Personal information
- Full name: James Gordon Krakouer
- Nickname: Jim
- Born: 13 October 1958 (age 67) Mount Barker, Western Australia
- Original team: North Mt Barker
- Height: 167 cm (5 ft 6 in)
- Weight: 67 kg (148 lb)

Playing career^{1}
- Years: Club / Games (Goals)
- 1977–1981: Claremont / 88 (214)
- 1982–1989: North Melbourne / 134 (229)
- 1990–1991: St Kilda / 13 (7)
- Total:  / 235 (450)
- ^{1} Playing statistics correct to the end of 1991.

= Jim Krakouer =

Australian rules footballer, born 1958

James Gordon Krakouer (born 13 October 1958) is a former Australian rules footballer who played in the 1980s and '90s for North Melbourne and St Kilda in the VFL and Claremont in the WAFL. He is renowned for his quickness, skill, courageous play, and his ability to pass to his brother Phil from seemingly almost any position. His career, however, has been overshadowed by his extensive criminal history.

He is the father of former Richmond and Collingwood AFL player Andrew Krakouer.

==Early life in Mount Barker==
Krakouer made his senior football debut for North Mount Barker in 1974 at the age of 15, kicking five goals. In September 1974, Jim and a cousin were charged with rape, and despite claiming that the sex was consensual, they were convinced by their lawyer to plead guilty and were sentenced to two years imprisonment, with a six-month minimum. They were incarcerated in a juvenile prison 300 kilometres from Mount Barker in Bunbury. Upon his release, Krakouer returned to Mount Barker and, despite having missed a third of the football season, won the league's best and fairest award by five votes. The following year, only three weeks after gaining his driver's licence, he crashed his car into a road worker and was found guilty of dangerous driving causing death and sentenced to 18 months in jail. While in prison, this time near Mount Barker, he was once allowed to play football for North Mount Barker on day release, but this caused outrage in the Albany community.

==Claremont career==
Krakouer moved to Perth to play for Claremont in the WAFL in 1977. At first, he played in the junior Colts team, but by July the league team's poor form had prompted the club president Wal Maskiell to ask that Krakouer be given a game in the league team. He performed well and maintained his position in the side for the rest of the season. In 1978, his brother Phillip joined him at Claremont, and they both had a successful season. Jim was named in the state squad, and Phil scored more goals than any other debutant. Jim made his interstate debut in 1979, a year before Phil. They played their first state game together in 1981, in an 87-point win over South Australia, with Jim and Gary Buckenara sharing the Simpson Medal as best players.

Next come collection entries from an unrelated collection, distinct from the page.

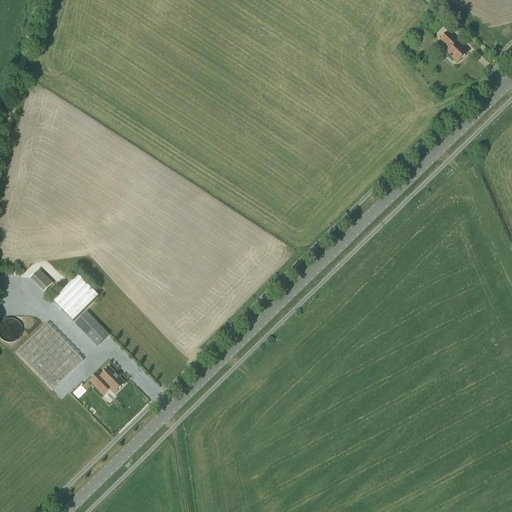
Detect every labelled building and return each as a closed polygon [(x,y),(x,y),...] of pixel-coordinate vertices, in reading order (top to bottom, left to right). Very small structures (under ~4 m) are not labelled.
[(421,51),(432,41),(431,40),(432,38),(430,36),(441,26),(434,20),(417,37),(418,38),(413,43),(421,51)] [(458,64),(467,54),(458,45),(459,44),(447,33),(440,40),(451,51),(447,56),(452,60),(453,59),(458,64)] [(33,277),(47,293),(57,284),(43,268),(33,277)] [(74,322),(100,297),(86,283),(53,301),(74,322)] [(113,290),(107,296),(129,319),(135,313),(113,290)] [(103,299),(98,305),(122,327),(128,321),(103,299)] [(98,347),(109,336),(87,312),(76,324),(98,347)] [(10,318),(8,319),(6,319),(4,320),(2,321),(1,322),(0,323),(0,338),(1,339),(3,341),(4,342),(6,343),(8,343),(10,343),(12,343),(14,342),(16,341),(18,340),(19,339),(21,337),(21,335),(22,333),(22,331),(22,329),(21,327),(21,325),(19,323),(18,321),(16,320),(14,319),(12,319),(10,318)] [(54,390),(84,361),(48,324),(18,353),(54,390)] [(126,384),(110,368),(102,377),(99,374),(90,382),(104,396),(110,390),(115,394),(126,384)]
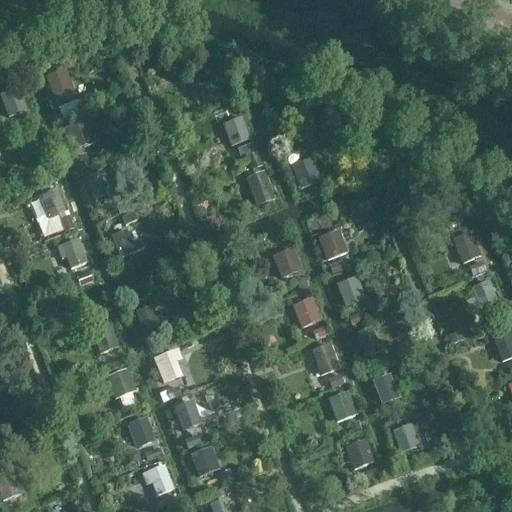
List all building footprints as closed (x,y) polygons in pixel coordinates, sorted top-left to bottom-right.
[(45,81),(54,104),(74,97),(65,74),(45,81)] [(215,99),(206,75),(185,83),(194,107),(215,99)] [(0,98),(0,102),(7,121),(27,114),(18,91),(0,98)] [(82,101),(63,107),(67,118),(85,113),(82,101)] [(253,145),(244,121),(223,129),(232,153),(253,145)] [(67,133),(75,155),(95,148),(87,125),(67,133)] [(17,150),(26,172),(45,165),(37,142),(17,150)] [(320,186),(311,162),(290,171),(299,194),(320,186)] [(85,182),(93,204),(113,197),(105,174),(85,182)] [(274,198),(265,174),(245,182),(254,206),(274,198)] [(39,201),(47,223),(67,216),(59,193),(39,201)] [(109,240),(117,262),(137,255),(129,232),(109,240)] [(341,234),(316,242),(325,268),(349,259),(341,234)] [(475,237),(451,245),(460,270),(484,262),(475,237)] [(59,250),(67,273),(87,265),(79,243),(59,250)] [(295,250),(270,259),(279,284),(303,276),(295,250)] [(90,266),(75,271),(80,285),(95,280),(90,266)] [(360,280),(335,288),(344,314),(368,306),(360,280)] [(493,286),(469,295),(478,320),(502,312),(493,286)] [(314,300),(289,308),(298,333),(322,325),(314,300)] [(133,317),(141,340),(161,332),(153,310),(133,317)] [(91,335),(100,358),(119,350),(111,327),(91,335)] [(376,331),(352,339),(361,364),(385,356),(376,331)] [(511,333),(489,341),(498,366),(511,361),(511,333)] [(334,348),(309,356),(318,382),(342,373),(334,348)] [(152,363),(160,386),(180,378),(172,355),(152,363)] [(107,382),(116,404),(135,397),(127,374),(107,382)] [(395,378),(371,386),(379,411),(403,403),(395,378)] [(350,394),(326,402),(335,428),(359,419),(350,394)] [(173,413),(181,436),(201,428),(193,406),(173,413)] [(128,429),(136,452),(156,445),(148,422),(128,429)] [(392,436),(401,458),(420,451),(411,428),(392,436)] [(368,442),(344,451),(353,476),(376,468),(368,442)] [(190,460),(199,482),(218,475),(210,452),(190,460)] [(145,478),(153,501),(173,493),(165,471),(145,478)] [(13,478),(0,483),(0,503),(1,507),(22,500),(13,478)] [(209,510),(209,511),(231,511),(229,503),(209,510)]
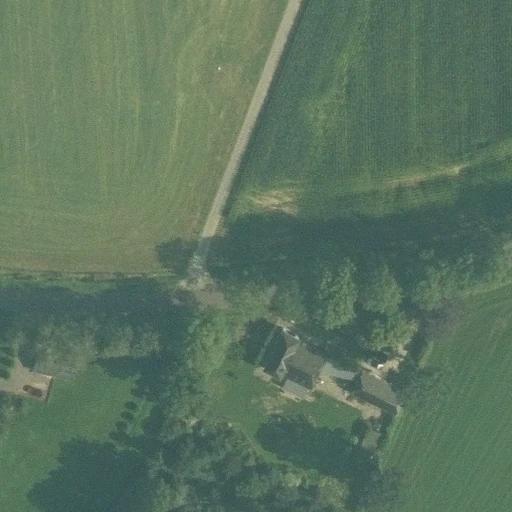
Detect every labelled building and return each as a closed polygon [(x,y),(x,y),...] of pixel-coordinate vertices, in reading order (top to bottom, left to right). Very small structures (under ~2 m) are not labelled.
[(282,329),(263,366),(278,374),(279,373),(309,387),(325,354),(296,340),(297,336),(282,329)] [(39,335),(31,371),(72,381),(81,345),(39,335)] [(405,390),(360,369),(349,392),(364,399),(360,407),(376,414),(379,407),(394,414),(405,390)] [(362,438),(374,443),(379,433),(367,427),(362,438)] [(177,440),(171,437),(168,444),(173,447),(177,440)]
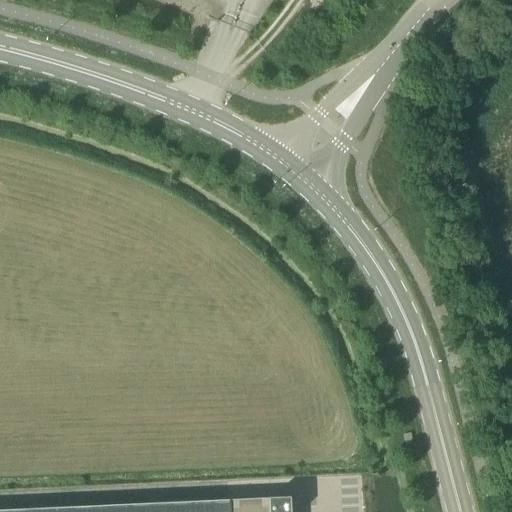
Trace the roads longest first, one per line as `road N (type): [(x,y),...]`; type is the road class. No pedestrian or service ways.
road 1 (tertiary): [(457,511),(406,326),(377,270),(311,184)]
road 2 (tertiary): [(282,162),(113,84),(0,50)]
road 3 (unclassified): [(384,63),(325,107),(282,162)]
road 4 (unclassified): [(311,184),(384,63)]
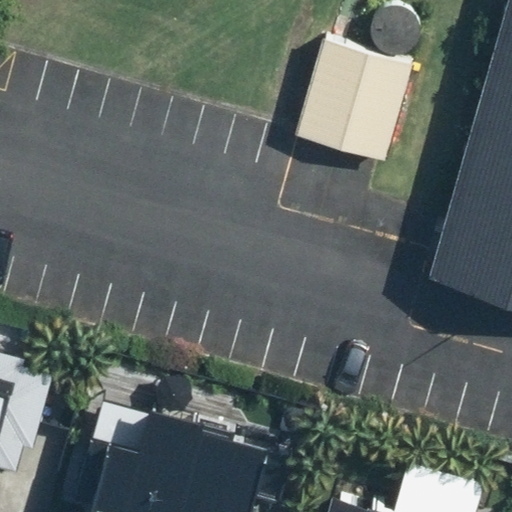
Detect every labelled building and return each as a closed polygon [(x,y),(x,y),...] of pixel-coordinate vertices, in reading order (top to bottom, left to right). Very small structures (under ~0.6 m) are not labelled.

In October 1981, in Jim and Phil's last game for Claremont, they were part of Claremont's WAFL Premiership side, beating the 1980 premiers South Fremantle.

== North Melbourne career==

After being pursued by Geelong and North Melbourne, the Krakouer brothers signed with North Melbourne on a three-year contract worth a total of $750,000 ($2,788,132 in 2021 terms). The main reasons for choosing the Kangaroos over Geelong were due to Western Australian football legend Barry Cable being the North Melbourne coach and the contract payments being guaranteed rather than performance-based.

In their second season in the VFL, Jim and Phil both kicked 44 goals and shared the leading goalkicker award at North Melbourne. Jim was awarded the Syd Barker Medal for club best and fairest in 1986 and topped the goalkicking again in 1986 and 1988. Phil was the leading goalkicker in 1985 and 1987.

The Krakouer brothers were praised for their highly skilful play and the manner in which they often passed to each other from almost any position. In one match report in 1986, they were referred to as the "Pelé and Maradona of the VFL".

Jim Krakouer was named in the Indigenous Team of the Century in 2005.

==Legal proceedings==
In 1974, Krakouer, at the age of 16, was convicted of rape in Albany Court; despite maintaining the sex was consensual. He was convicted in the same court of driving causing death in 1976.
In 1985, Krakouer was convicted of 26 counts of sexual penetration of a minor, assault, abduction and unlawful imprisonment. Despite being very well paid during his career, Krakouer was a problem gambler and frittered away all of his money. Consequently, Krakouer turned to crime to get by. In 1996, Krakouer was convicted and imprisoned for 16 years for his part in a drug-trafficking scheme transporting amphetamines from Melbourne to Perth. Having served nine years of his sentence, he was released on work release in August 2004. He has also had restraining orders held against him due to his violent behaviour.

In September 2023, Jim and Phil Krakouer, along with six other former AFL players who played football between 1975 and 2022, launched a class action lawsuit against the AFL in the Supreme Court of Victoria, alleging that the AFL failed to protect players from racial abuse on the field.